For those who have had too much of it in the news already, I apologize. Yes, this is about Lance Armstrong. Now, I must confess to not being a very wise or experienced fan of Armstrong. I do not own his Life Strong bracelets, I have not followed his wins, and until recently I did not even know what his team name was for the Tour de France (Postal Service). There is a lot of information about him circulating the internet. As of late, his name alone has been causing some very ugly feelings to rise up. The major reason for this, of course, is rooted in the revelation that Armstrong has made about his use of performance-enhancing drugs, which were used during all seven of his victory wins in the Tour de France. Besides just using the drugs, Armstrong has been one who has vehemently denied such accusations for quite a long time. What’s worse, he has sued those who have suggested that he has/had been using drugs, and claims millions of dollars through lawsuits. Years later, he has come clean and has admitted that, yes, he lied during every instance in which he was directly asked about his drug use. In response, people are kind of pissed off.

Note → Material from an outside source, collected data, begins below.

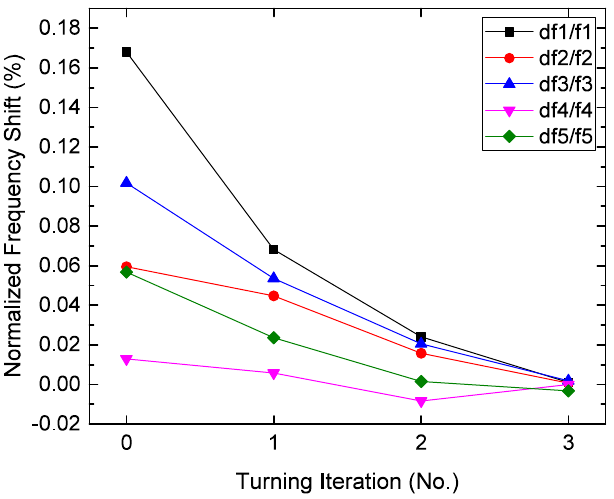
FIG. 14. Tuning process to achieve the target frequencies by solving the tuning matrix equation and adjusting the stub tuners three times in the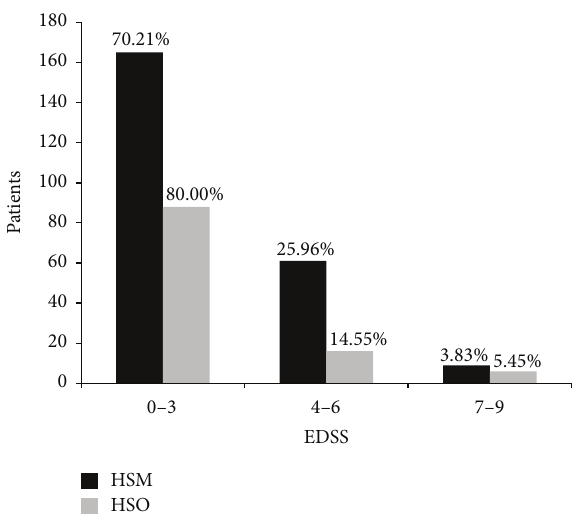
Figure 2: The patient distribution in these three EDSS groups is similar in both hospitals ( 𝑃 = 0.0549 ).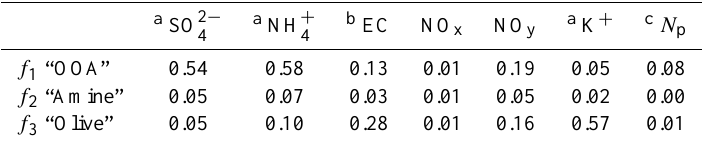
Fig. A2. Model residuals, E = X − GF , for the 2-factor (black lines) and the 3-factor (blue lines) PMF solutions as a function of time (summed over all m/z ’s) calculated in five different ways: (a) sum of residuals; (b) sum of the absolute value of residuals; (c) sum of residuals relative to total organics; (d) sum of absolute value of residuals relative to total organics, and (e) sum of squared, uncertainty-weighted (“scaled”) residuals, Q(t) = E(t)/S(t) , relative to expected values, Q exp (t) . Plots obtained with the PMF evaluation tool, PET, by Ulbrich et al. (2009). The structure in the residuals is decreased somewhat in the p = 3 solution compared to the p = 2 solution, primarily during the period of 19–21 March. Low OA concentrations result in high values for (c) and (d) during 4–9 March. Table A2. Correlations of PMF factors ( f i ) with ancillary data: 3-factor PMF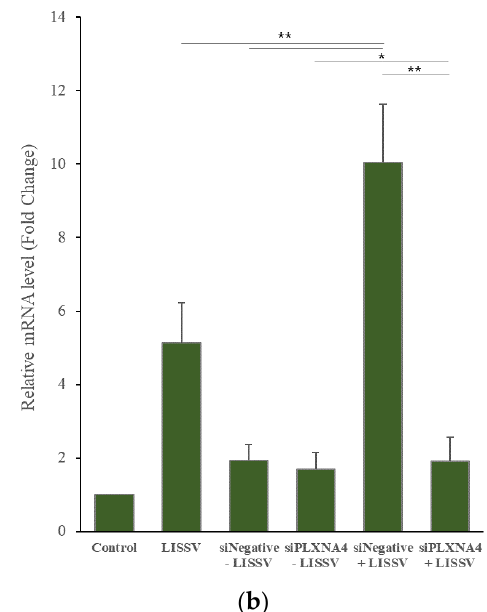
Figure 8. PLXNA4 gene silencing using small interfering RNA transfection methods in human umbilical-cord-derived mesenchymal stem cells. Cells were harvested 4 days after low-intensity sub-sonic vibration treatment. ( a ) Morphology of each sample: A. Control; B. low-intensity sub- sonic vibration (LISSV); C. siNegative duplex 90 nmol without ( − ) LISSV; D. siPLXNA4 duplex 90 nmol without ( − ) LISSV; E. siNegative duplex with (+) LISSV; F. siPLXNA4 duplex with (+) LISSV. Original magnification 40×. ( b ) Fold change in the expression PLXNA4 determined using real-time polymerase chain reaction analysis. Column heights correspond to mean values and error bars to standard deviations ( n = 3). * p < 0.05, ** p < 0.01.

I can understand this. Armstrong has been more than just a sports figure. By winning the Tour de France seven times, he has (to date) held the record of the highest consecutive wins. It seems somewhat unimaginable to think that, from 1999 to 2005, he won each year. And, of course, that is the point: that it was unimaginable. It is also excruciating for others to place so much trust and support in someone who ultimately confesses that such support was a waste of time and energy. It must have been so tiring for his fans to have been constantly battling his critics. Under times of suspicion, every idea seemed to be thrown out: that Lance was just special, that he worked harder than anyone else, that he had discipline levels previously unheard of, that he just wanted it more than other competitors. And while the truth of these statements are arguable, his drug use cannot. In order to enhance his performance, he had more than talent in his blood.
Besides his incredible winning streak, Armstrong was also able to treat and beat his cancer in 1997. For cancer survivors, this could have acted as a great inspiration. Not only did Armstrong suggest that one could live cancer-free after battling the disease, that they could enjoy the functions of daily life that those without cancer are qualified for, but that one could then go on to become a remarkable record holder in their chosen area of sport.
Yet with this confession, much of the power gets depleted from the story. Yes, Armstrong did use his body to ride those races. Yes, he did have training prior to the races. Yes, I am sure that he had discipline. But, as suggested with his third place in the 2009 Tour de France, he might not have been the best all of the time. Not for seven times.
When a person like Armstrong falls, so does their legacy. Perhaps the most upsetting thing that comes from this news is not that Armstrong lied, but that he is only human. He has limitations as well. The miracles that he spoke of were, at least assisted by, drugs. Sometimes people just need someone to look up to, someone to aspire to be one day. If even the seemingly-superman Armstrong has limitations, what does that suggest about the rest of us?
What about you? Why do you think that this story has meant so much for so many people?